Friday, December 5, 2008

Getting a Good Loan Rate

These days getting approved for a loan is hard. Getting approved and getting a good interest rate is even harder. But, it’s not impossible.

If you want to get a good interest rate on a loan, the most important thing to have is a good credit score. Without a solid credit history, you can forget the competitive interest rates. These days, lenders are looking for credit scores of 720 or higher to give loan applicants a good rate. So before you fill out a loan application, check your credit score. That way, you’ll know whether you’re ok to apply for a loan, or if you need to do some work on your score.


For those who need some credit score work, one of the quickest ways to see a boost in your score is to dispute inaccurate items from your credit report. If your credit score is below 720, check your credit report to make sure there are no errors. If you do find a mistake, dispute it with all three credit bureaus to make sure your complete credit history is correct.

To look at all three of your credit reports, click here.

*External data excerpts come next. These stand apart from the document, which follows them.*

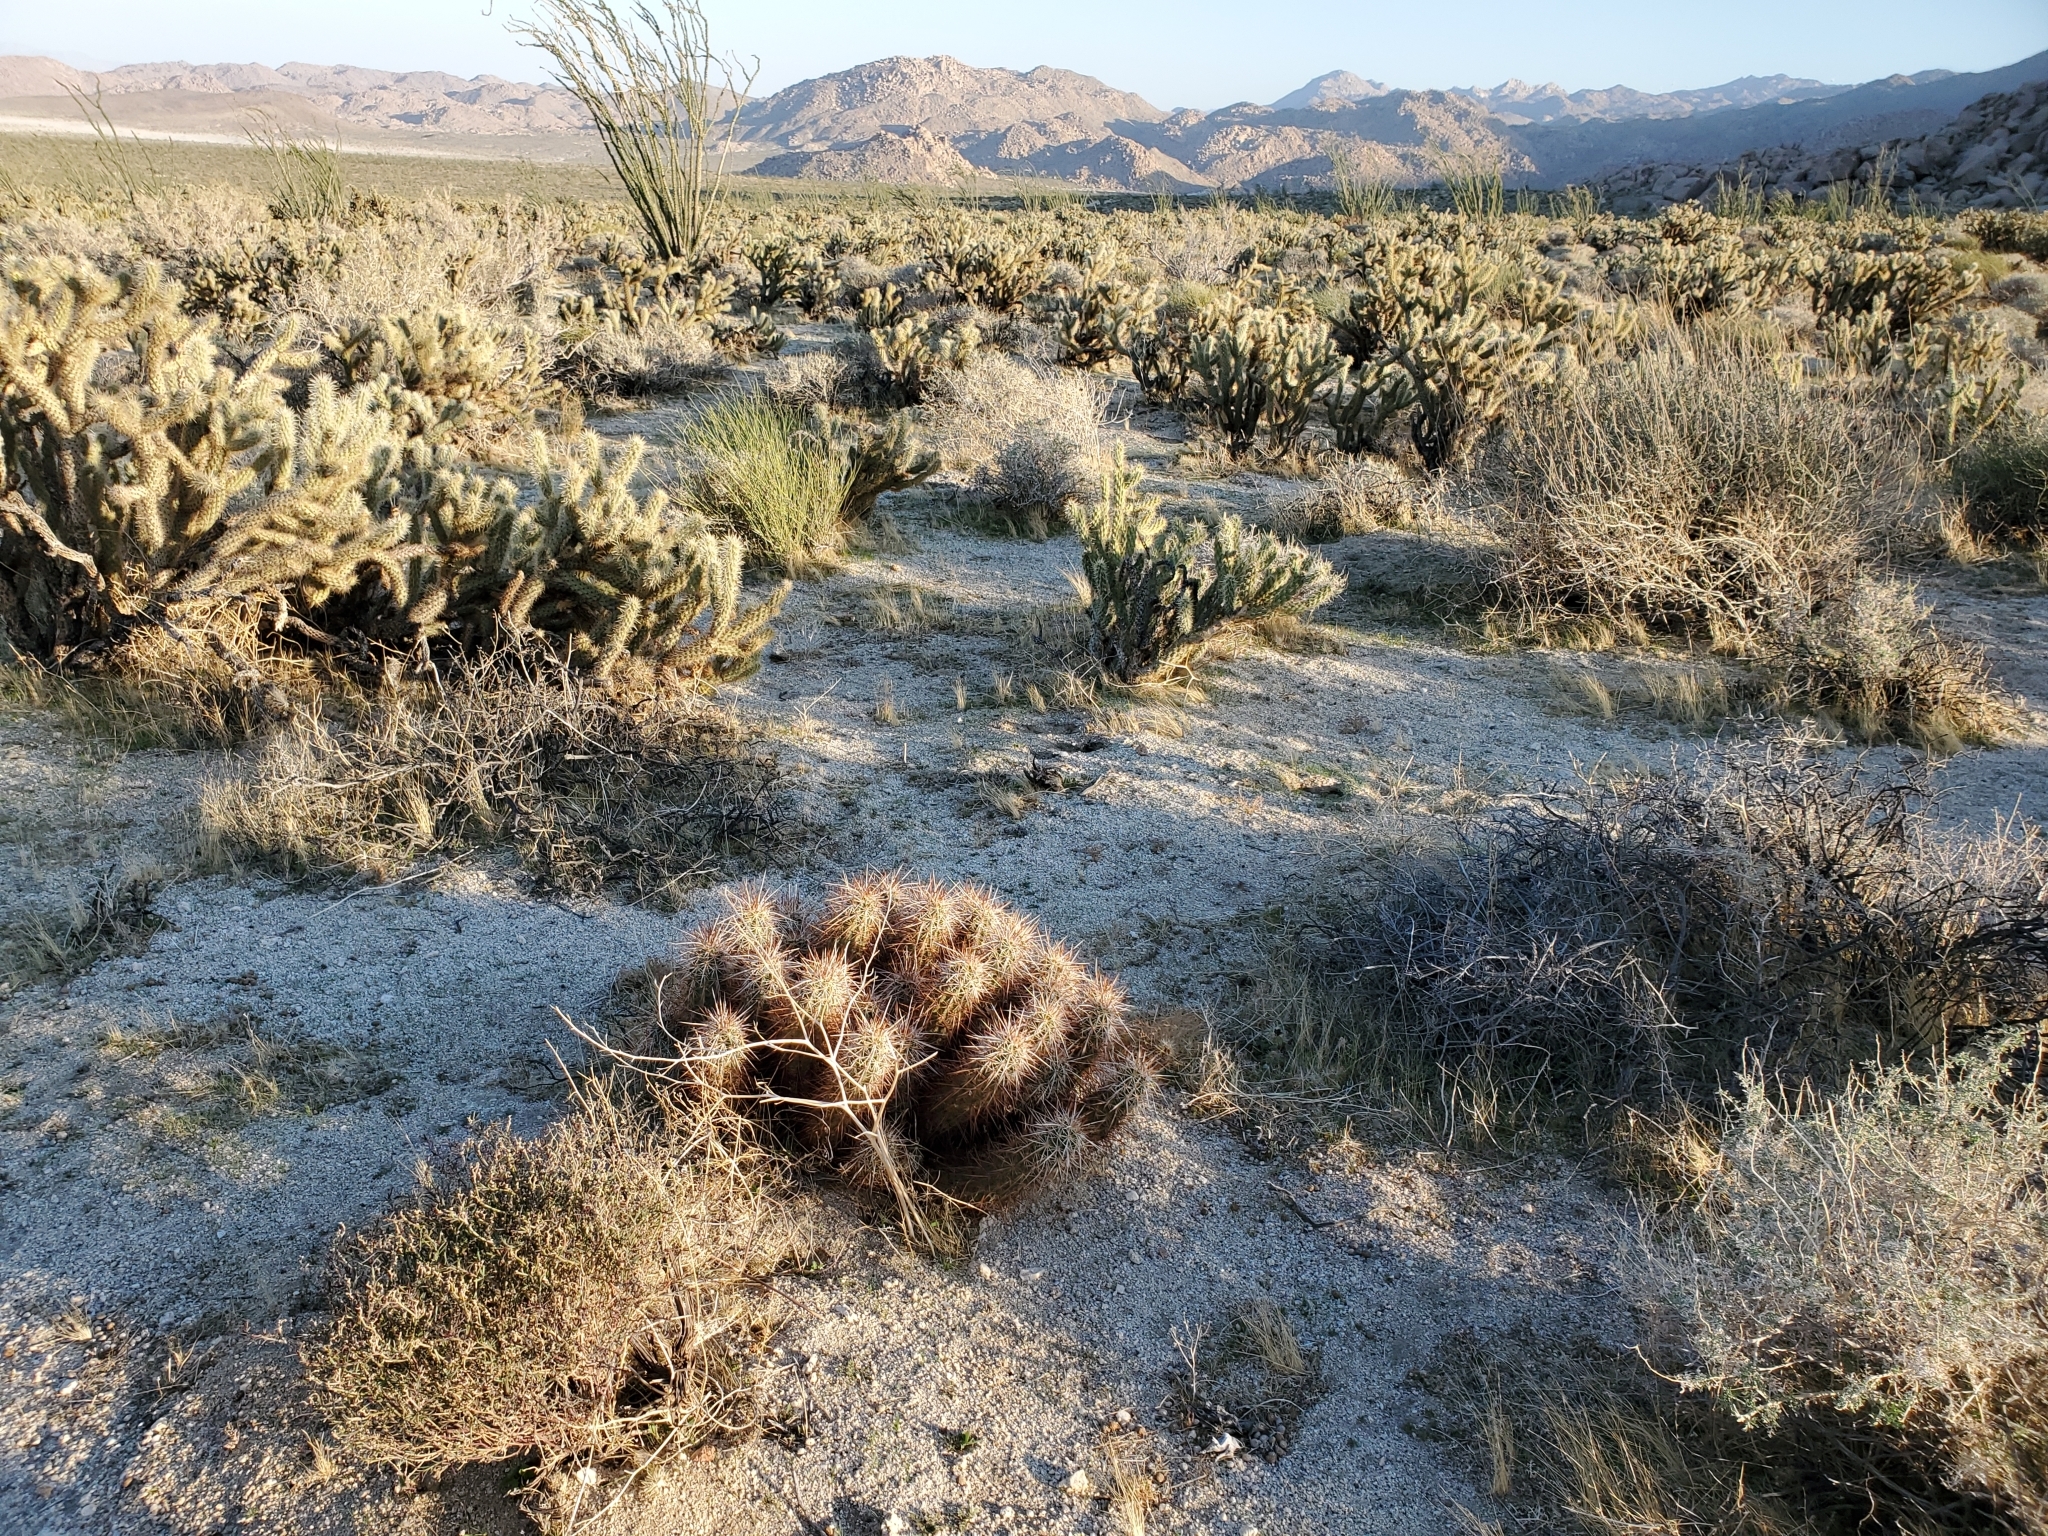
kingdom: Plantae
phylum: Tracheophyta
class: Magnoliopsida
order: Caryophyllales
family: Cactaceae
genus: Echinocereus
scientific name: Echinocereus engelmannii
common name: Engelmann's hedgehog cactus
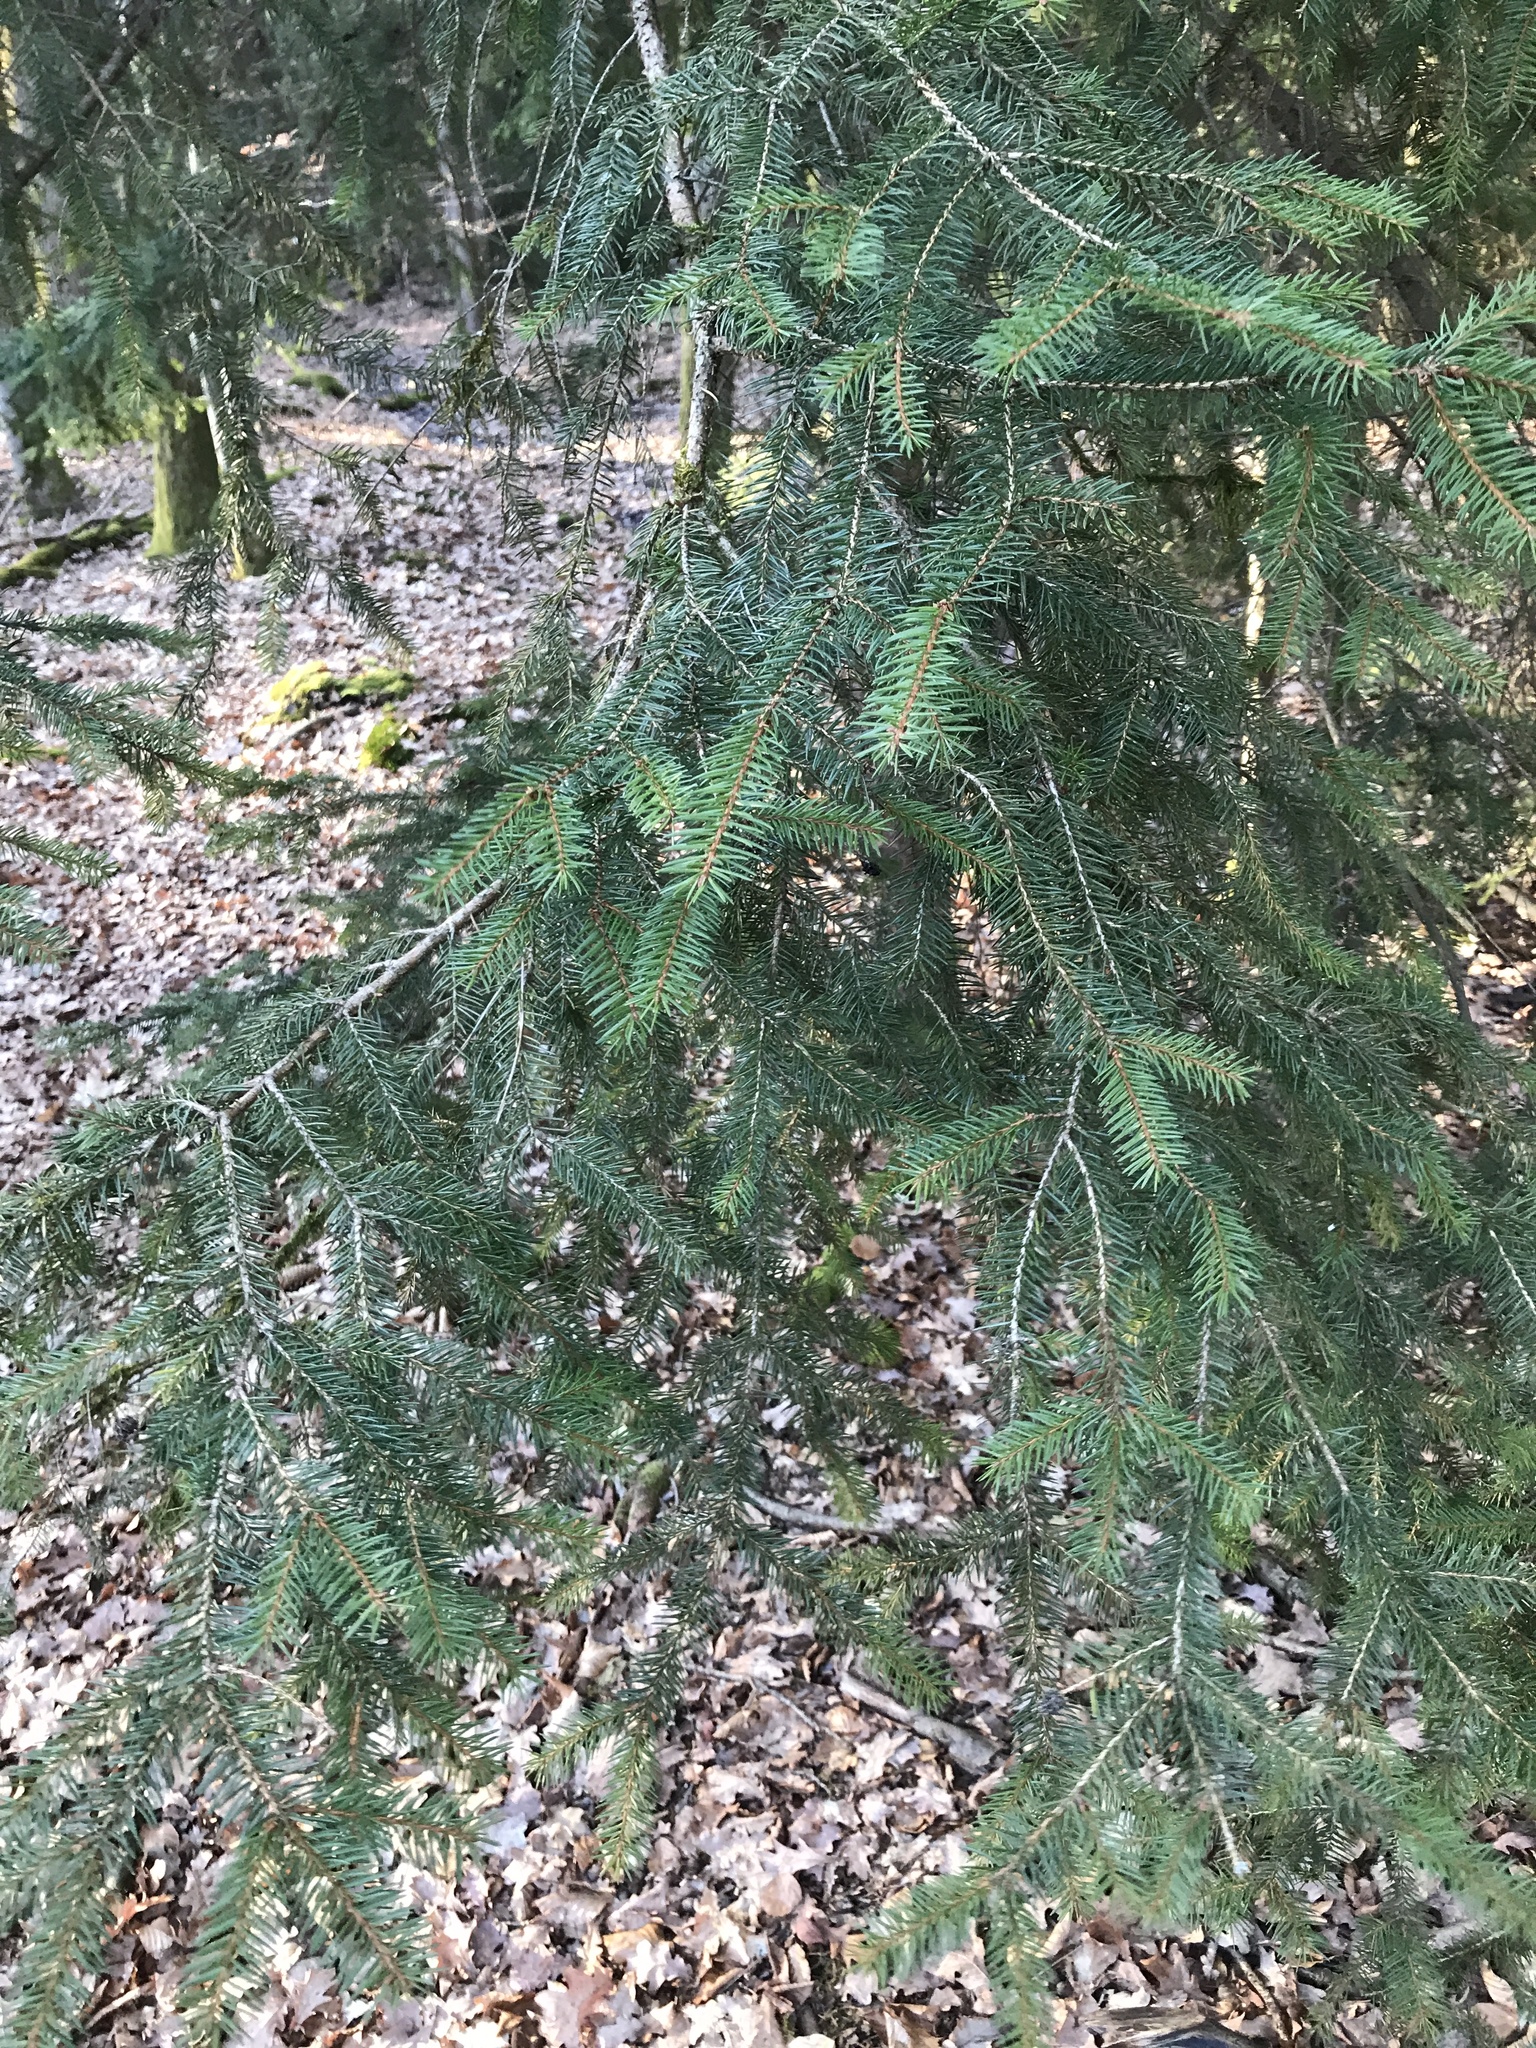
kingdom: Plantae
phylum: Tracheophyta
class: Pinopsida
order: Pinales
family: Pinaceae
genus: Picea
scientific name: Picea abies
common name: Norway spruce
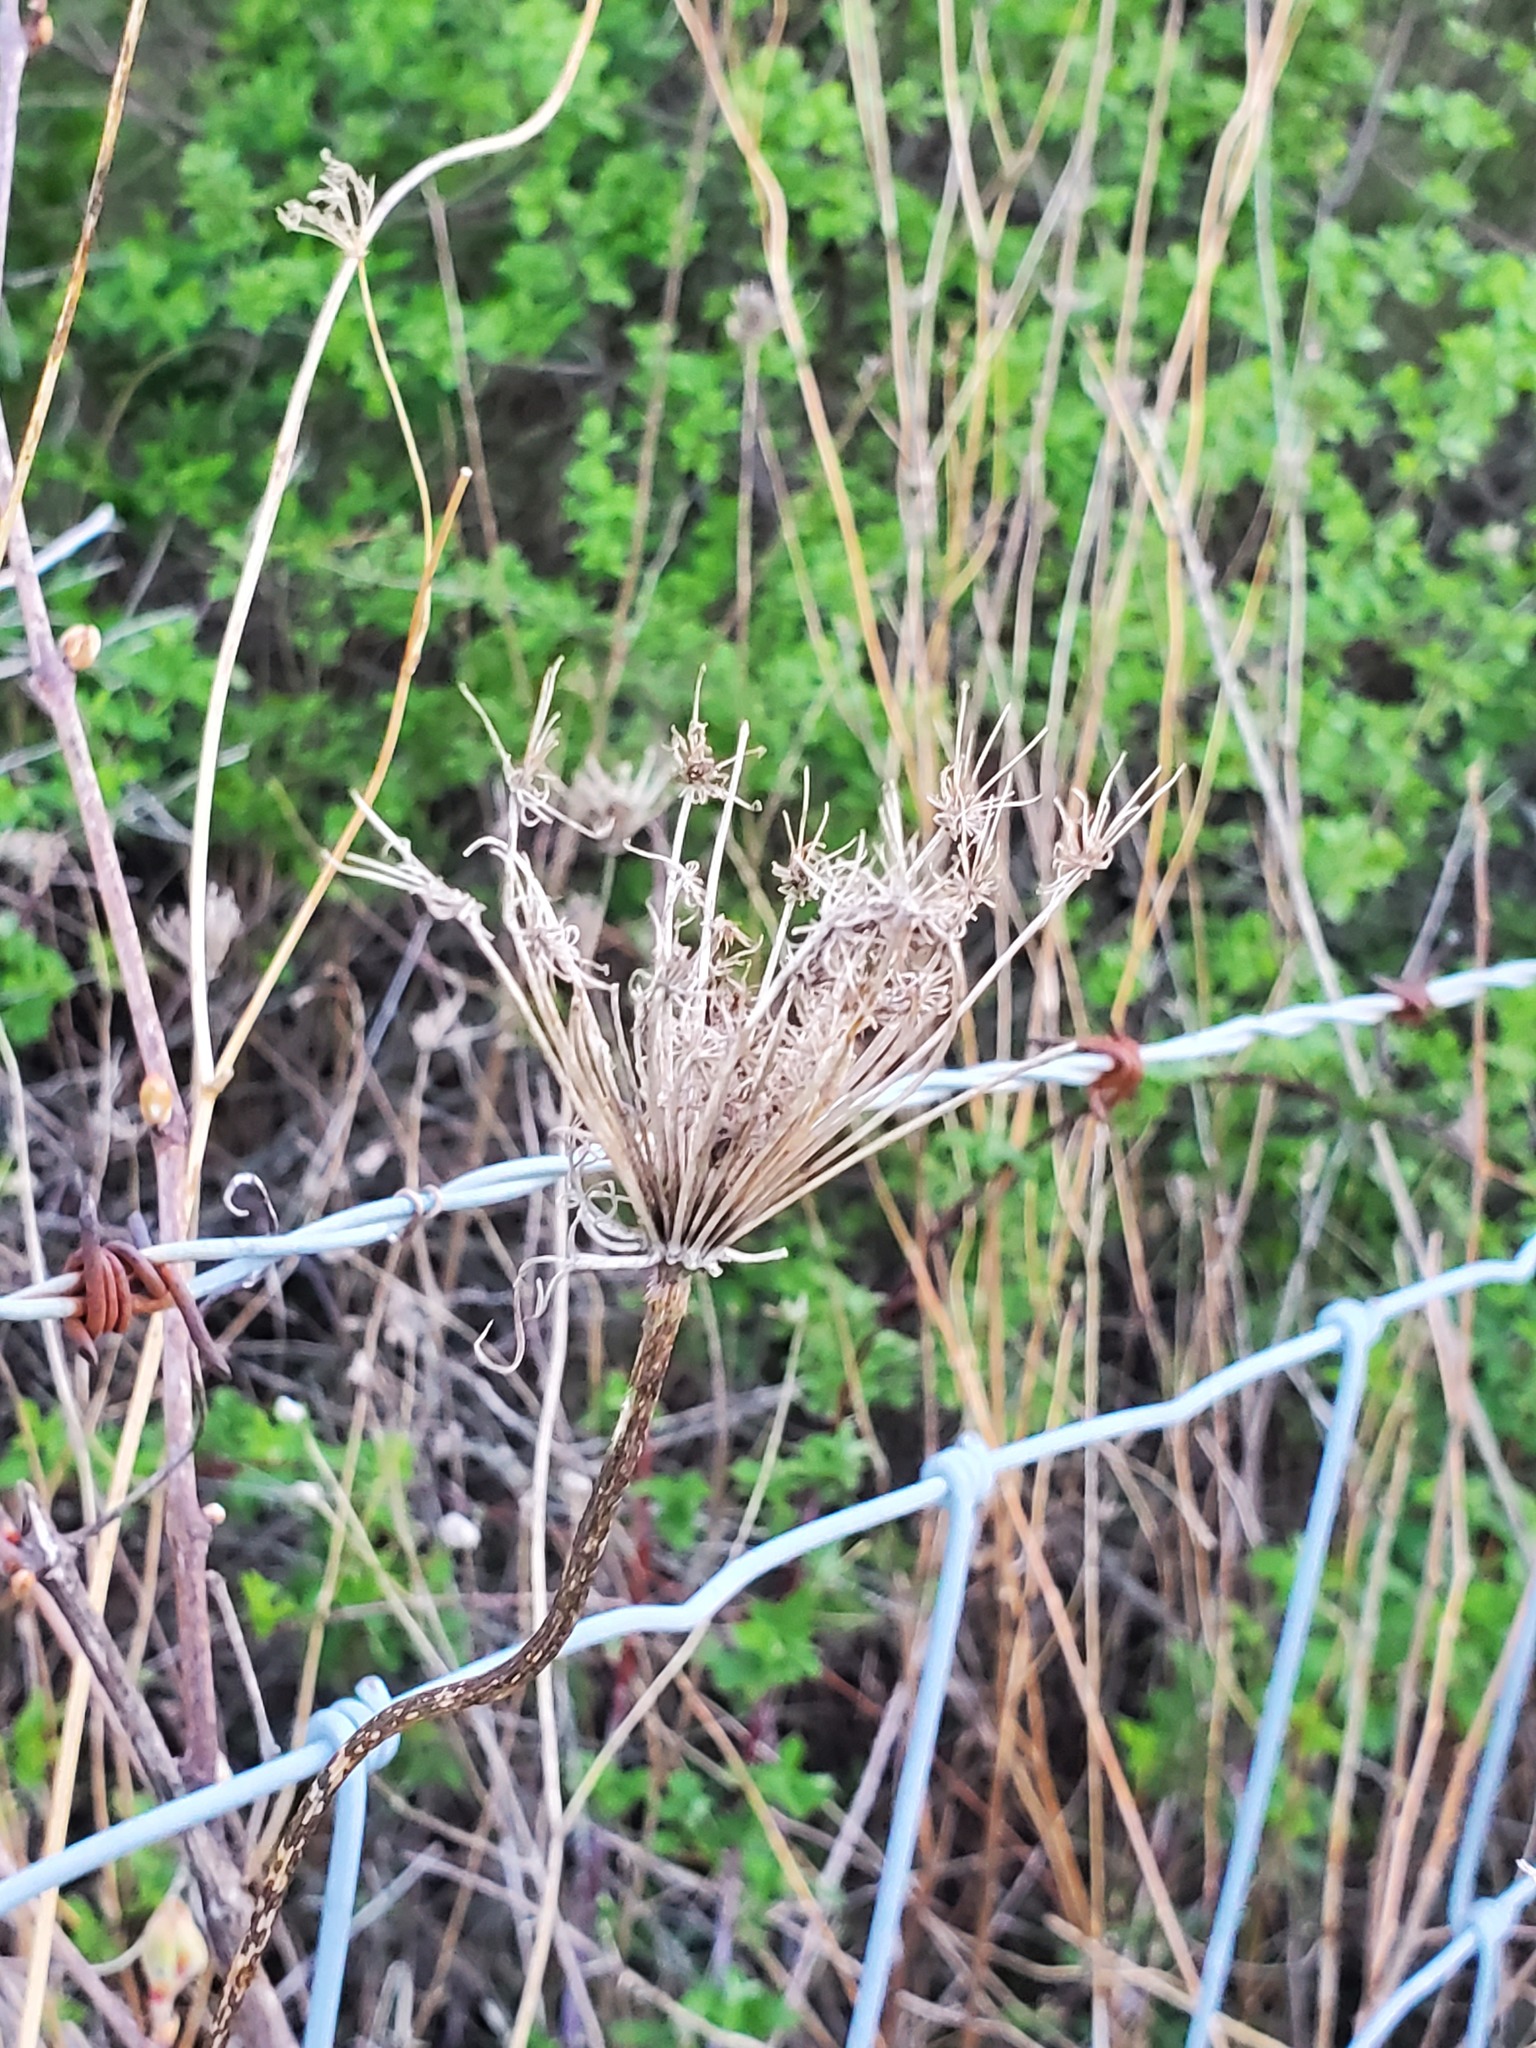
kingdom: Plantae
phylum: Tracheophyta
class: Magnoliopsida
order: Apiales
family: Apiaceae
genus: Daucus
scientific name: Daucus carota
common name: Wild carrot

The other thing you’ll need to get a good interest rate is a verifiable income. The days of stated-income loans are long gone. With a stated-income loan, the lender would “take your word for it” so to speak in exchange for a higher interest rate. You got the loan without the trouble of proving your income. The bank got extra money. Everyone was happy. It doesn’t quite work like that. You need to be able to prove your income with recent paystubs, bank statements, and income tax returns. Some self-employed individuals who take large businesses deductions might have trouble even getting approved for a loan, much less get a good interest rate, even with good credit scores.

Finally, you’ll need to reduce your debt. Lenders want to see your debt-to-income ratio below 36%, even after you’ve taken on the new loan. You can calculate your debt-to-income ratio by dividing your total monthly income by your total monthly debt payments.